EPPs regularly counsel students to find another major who are not on track to meet those state requirements, since it is in neither the student’s nor the program’s best interest for anyone to graduate who cannot become licensed to teach. Colleges of education are working hard to ratchet up the intensity and quality of academic and clinical preparation. However, they exist in a broader ecosystem with powerful countervailing forces.
For example, low teacher compensation is making headlines and dissuading young people from choosing teaching as a profession. Enrollment in EPPs is on the decline, reducing resources for colleges of education and prompting states to lower program approval and licensure standards to meet school personnel needs. Three states no longer require a bachelor’s degree in order to become a licensed teacher.

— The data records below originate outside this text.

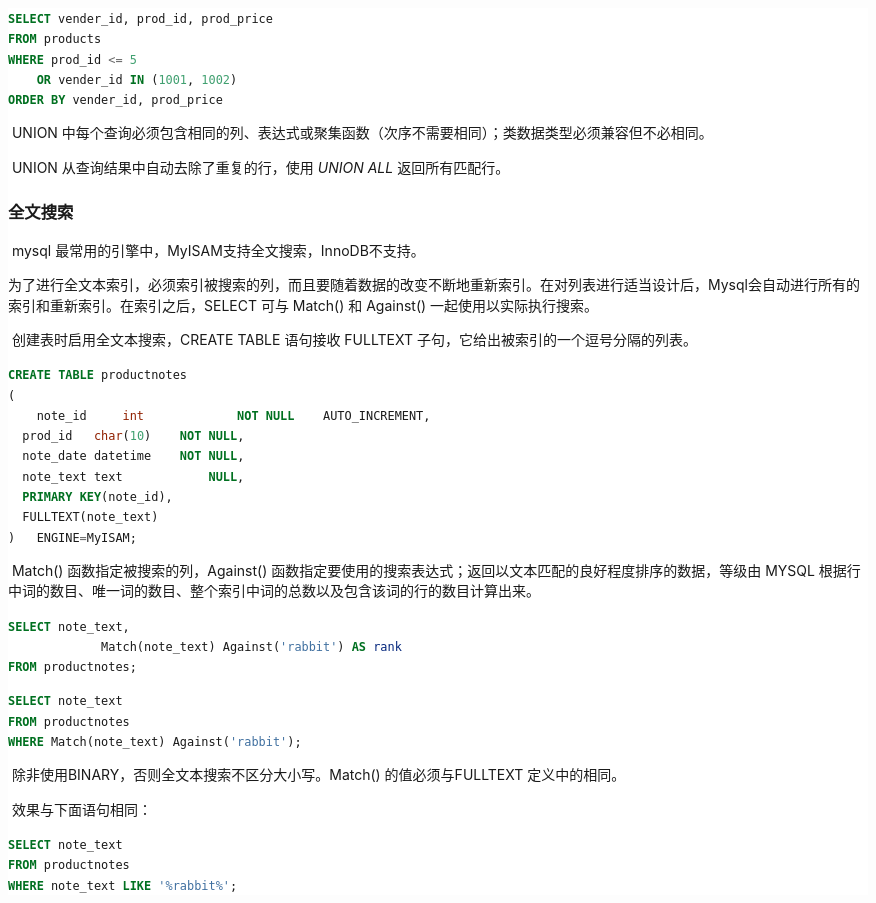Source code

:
 ```sql
SELECT vender_id, prod_id, prod_price
FROM products
WHERE prod_id <= 5
	OR vender_id IN (1001, 1002)
ORDER BY vender_id, prod_price
```

​	UNION 中每个查询必须包含相同的列、表达式或聚集函数（次序不需要相同）；类数据类型必须兼容但不必相同。

​	UNION 从查询结果中自动去除了重复的行，使用 *UNION ALL* 返回所有匹配行。



### 全文搜索

​	mysql 最常用的引擎中，MyISAM支持全文搜索，InnoDB不支持。

​	为了进行全文本索引，必须索引被搜索的列，而且要随着数据的改变不断地重新索引。在对列表进行适当设计后，Mysql会自动进行所有的索引和重新索引。在索引之后，SELECT 可与 Match() 和 Against() 一起使用以实际执行搜索。

​	创建表时启用全文本搜索，CREATE TABLE 语句接收 FULLTEXT 子句，它给出被索引的一个逗号分隔的列表。

```sql
CREATE TABLE productnotes
(
	note_id		int				NOT NULL 	AUTO_INCREMENT,
  prod_id 	char(10) 	NOT NULL,
  note_date	datetime	NOT NULL,
  note_text	text			NULL,
  PRIMARY KEY(note_id),
  FULLTEXT(note_text)
)	ENGINE=MyISAM;
```

​	Match() 函数指定被搜索的列，Against() 函数指定要使用的搜索表达式；返回以文本匹配的良好程度排序的数据，等级由 MYSQL 根据行中词的数目、唯一词的数目、整个索引中词的总数以及包含该词的行的数目计算出来。

```sql
SELECT note_text, 
			 Match(note_text) Against('rabbit') AS rank
FROM productnotes;
```

```sql
SELECT note_text
FROM productnotes
WHERE Match(note_text) Against('rabbit');
```

​	除非使用BINARY，否则全文本搜索不区分大小写。Match() 的值必须与FULLTEXT 定义中的相同。

​	效果与下面语句相同：

```sql
SELECT note_text
FROM productnotes
WHERE note_text LIKE '%rabbit%';
```

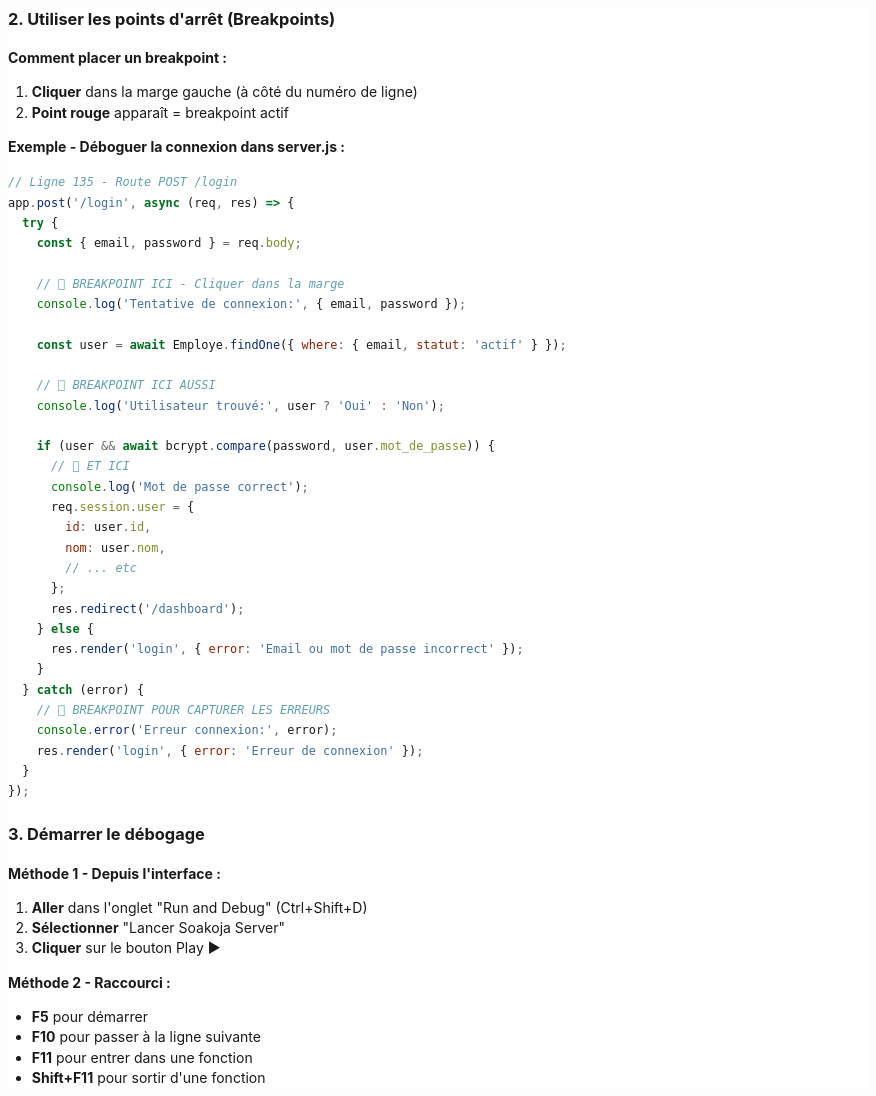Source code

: ### 2. Utiliser les points d'arrêt (Breakpoints)

**Comment placer un breakpoint :**
1. **Cliquer** dans la marge gauche (à côté du numéro de ligne)
2. **Point rouge** apparaît = breakpoint actif

**Exemple - Déboguer la connexion dans server.js :**

```javascript
// Ligne 135 - Route POST /login
app.post('/login', async (req, res) => {
  try {
    const { email, password } = req.body;
    
    // 🔴 BREAKPOINT ICI - Cliquer dans la marge
    console.log('Tentative de connexion:', { email, password });
    
    const user = await Employe.findOne({ where: { email, statut: 'actif' } });
    
    // 🔴 BREAKPOINT ICI AUSSI
    console.log('Utilisateur trouvé:', user ? 'Oui' : 'Non');
    
    if (user && await bcrypt.compare(password, user.mot_de_passe)) {
      // 🔴 ET ICI
      console.log('Mot de passe correct');
      req.session.user = {
        id: user.id,
        nom: user.nom,
        // ... etc
      };
      res.redirect('/dashboard');
    } else {
      res.render('login', { error: 'Email ou mot de passe incorrect' });
    }
  } catch (error) {
    // 🔴 BREAKPOINT POUR CAPTURER LES ERREURS
    console.error('Erreur connexion:', error);
    res.render('login', { error: 'Erreur de connexion' });
  }
});
```

### 3. Démarrer le débogage

**Méthode 1 - Depuis l'interface :**
1. **Aller** dans l'onglet "Run and Debug" (Ctrl+Shift+D)
2. **Sélectionner** "Lancer Soakoja Server"
3. **Cliquer** sur le bouton Play ▶️

**Méthode 2 - Raccourci :**
- **F5** pour démarrer
- **F10** pour passer à la ligne suivante
- **F11** pour entrer dans une fonction
- **Shift+F11** pour sortir d'une fonction
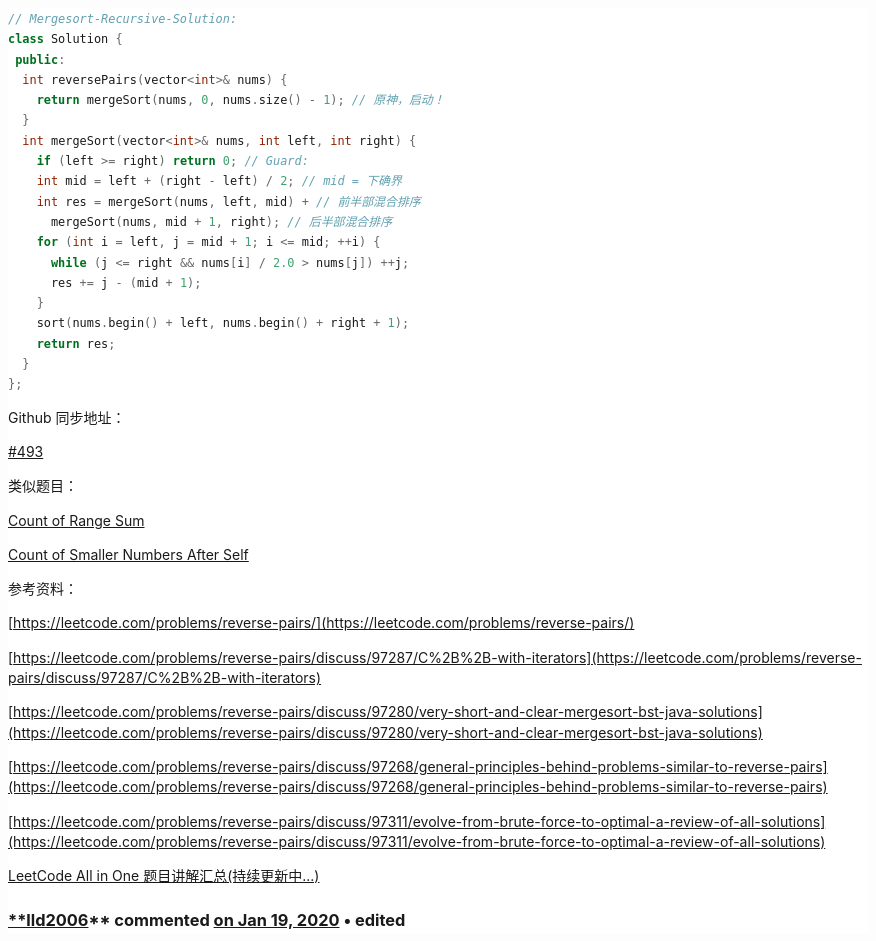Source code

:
 ```cpp
// Mergesort-Recursive-Solution:
class Solution {
 public:
  int reversePairs(vector<int>& nums) {
    return mergeSort(nums, 0, nums.size() - 1); // 原神，启动！
  }
  int mergeSort(vector<int>& nums, int left, int right) {
    if (left >= right) return 0; // Guard:
    int mid = left + (right - left) / 2; // mid = 下确界
    int res = mergeSort(nums, left, mid) + // 前半部混合排序
      mergeSort(nums, mid + 1, right); // 后半部混合排序
    for (int i = left, j = mid + 1; i <= mid; ++i) {
      while (j <= right && nums[i] / 2.0 > nums[j]) ++j;
      res += j - (mid + 1);
    }
    sort(nums.begin() + left, nums.begin() + right + 1);
    return res;
  }
};
```

Github 同步地址：

[#493](https://github.com/grandyang/leetcode/issues/493)

类似题目：

[Count of Range Sum](http://www.cnblogs.com/grandyang/p/5162678.html)

[Count of Smaller Numbers After Self](http://www.cnblogs.com/grandyang/p/5078490.html)

参考资料：

[https://leetcode.com/problems/reverse-pairs/](https://leetcode.com/problems/reverse-pairs/)

[https://leetcode.com/problems/reverse-pairs/discuss/97287/C%2B%2B-with-iterators](https://leetcode.com/problems/reverse-pairs/discuss/97287/C%2B%2B-with-iterators)

[https://leetcode.com/problems/reverse-pairs/discuss/97280/very-short-and-clear-mergesort-bst-java-solutions](https://leetcode.com/problems/reverse-pairs/discuss/97280/very-short-and-clear-mergesort-bst-java-solutions)

[https://leetcode.com/problems/reverse-pairs/discuss/97268/general-principles-behind-problems-similar-to-reverse-pairs](https://leetcode.com/problems/reverse-pairs/discuss/97268/general-principles-behind-problems-similar-to-reverse-pairs)

[https://leetcode.com/problems/reverse-pairs/discuss/97311/evolve-from-brute-force-to-optimal-a-review-of-all-solutions](https://leetcode.com/problems/reverse-pairs/discuss/97311/evolve-from-brute-force-to-optimal-a-review-of-all-solutions)

[LeetCode All in One 题目讲解汇总(持续更新中...)](http://www.cnblogs.com/grandyang/p/4606334.html)

### [\*\*lld2006](https://github.com/lld2006)\*\* commented [on Jan 19, 2020](https://github.com/grandyang/leetcode/issues/493#issuecomment-575976993) • edited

Lower standards reinforce the notion that teaching is a low-status job that anyone can do with little preparation. In this post and throughout his career, Tucker has made forceful arguments for elevating the pay and stature of teachers. We hope that he will abandon attacks on educator preparation and work with us to strengthen our system of education.
Lynn M. Gangone
President and CEO
American Association of Colleges for Teacher Education
Ed. Colleges Provide Value
November 13, 2018
Ed. Colleges Provide Value
To the Editor:
In a critique of teacher education (“Teachers Colleges: The Weakest Link,” November 1, 2018), Marc Tucker states that “schools of education are the weakest link in our public education system.” He writes, “It is not clear to me what our future teachers learn in their schools of education that is of any value to them when they begin teaching.”
I welcome constructive criticism but, I must say, I found little that was constructive or accurate in this blog post.
Community colleges and colleges of education provide immense value and opportunities for those who aspire to be teachers. As a dean of a college of education, I meet regularly with other deans of colleges of education from around the country through The American Association of Colleges for Teacher Education. I have witnessed firsthand how today’s colleges of education are preparing teachers quite differently than they did a decade ago. In a national strategy to prepare effective teachers, AACTE and the Council for the Accreditation of Educator Preparation continued to support a reimagined clinical model of educator preparation.
This clinical model requires students to co-teach with established professionals and complete sustained, yearlong clinical experiences in teaching. Instead of relying on course-based outcomes, teacher candidates and pre-K-12 teachers are actively and positively impacting their students’ learning. The clinical model can’t work without the support of teachers, principals, and superintendents. The Report of the AACTE Clinical Practice Commission frames the definition of clinical practice and offers several model protocols. This is a framework to build, maintain, and sustain a clinical partnership, which joins the needs of a college or university and local pre-K-12 schools in the preparation of highly effective educators to meet the needs of all learners.
AACTE features model teacher education programs in its Research-to-Practice Spotlight Series. The spotlight series aims to not only celebrate successful programs but also provide models of exemplary practice for other institutions in the nascent stages of partnership formation.
Tucker is right in recognizing the challenges that the entire system of education faces. Playing the blame game is easy, but it is also unproductive. I invite him to spend some time in today’s schools and colleges of education. I think he would find, as I do, there is a lot that has changed and much to be proud of.